What you are asked to do:
Go over the material below and report every line that contains the word "click".

Raw data:
+===+
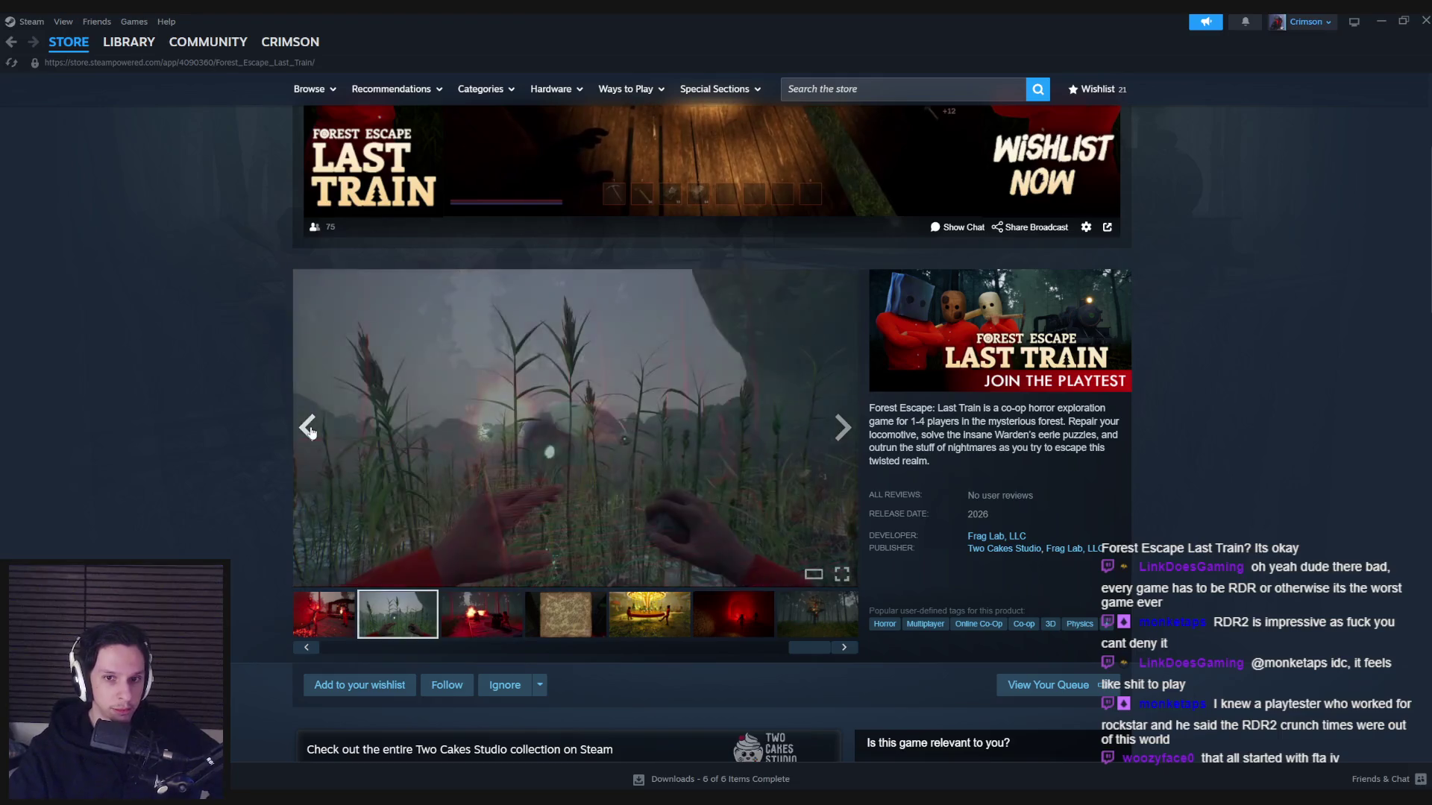
pyautogui.click(308, 428)
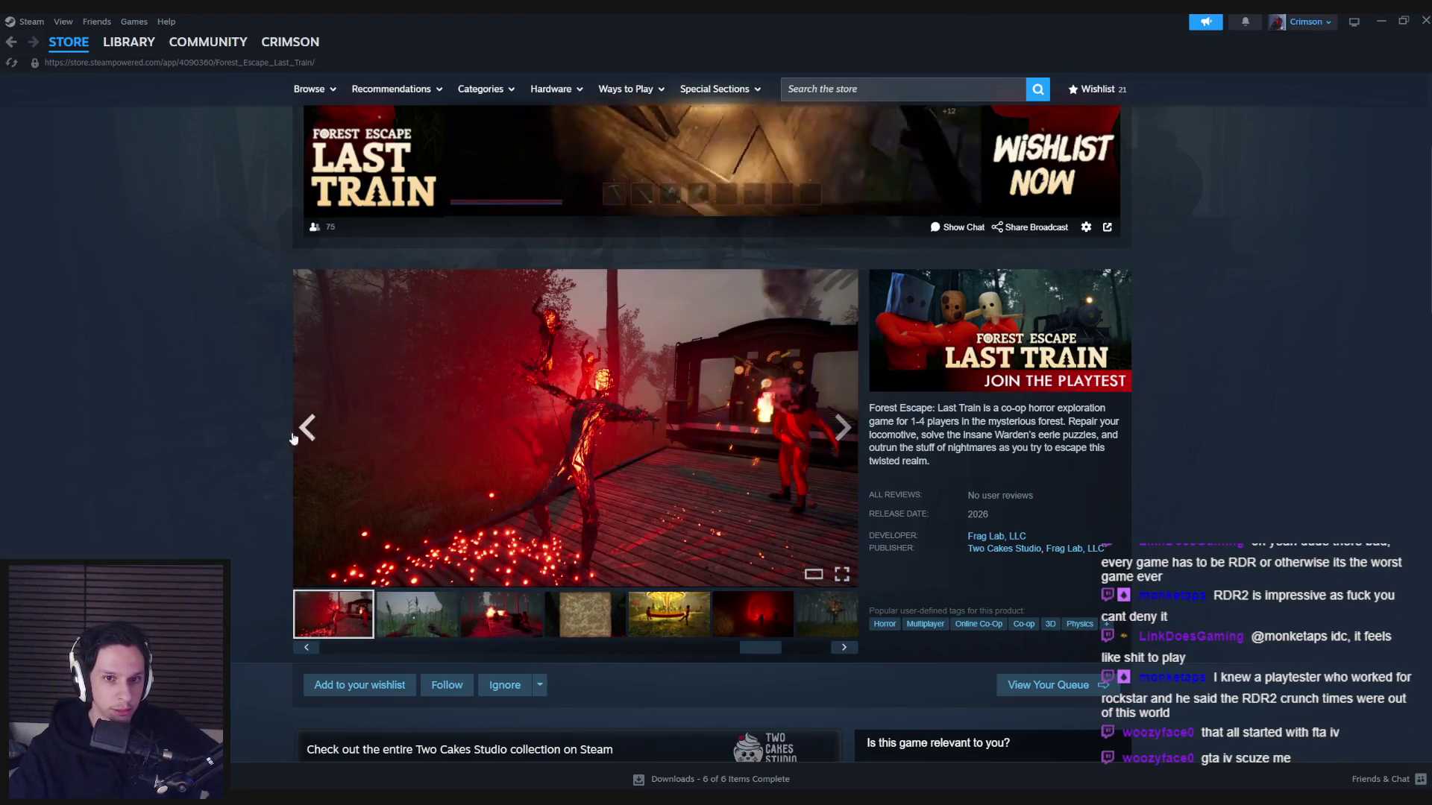
# - Enlarge the red screenshot, close it, and return to the Unreal editor
pyautogui.click(554, 432)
+===+
Solution:
pyautogui.click(308, 428)
pyautogui.click(554, 432)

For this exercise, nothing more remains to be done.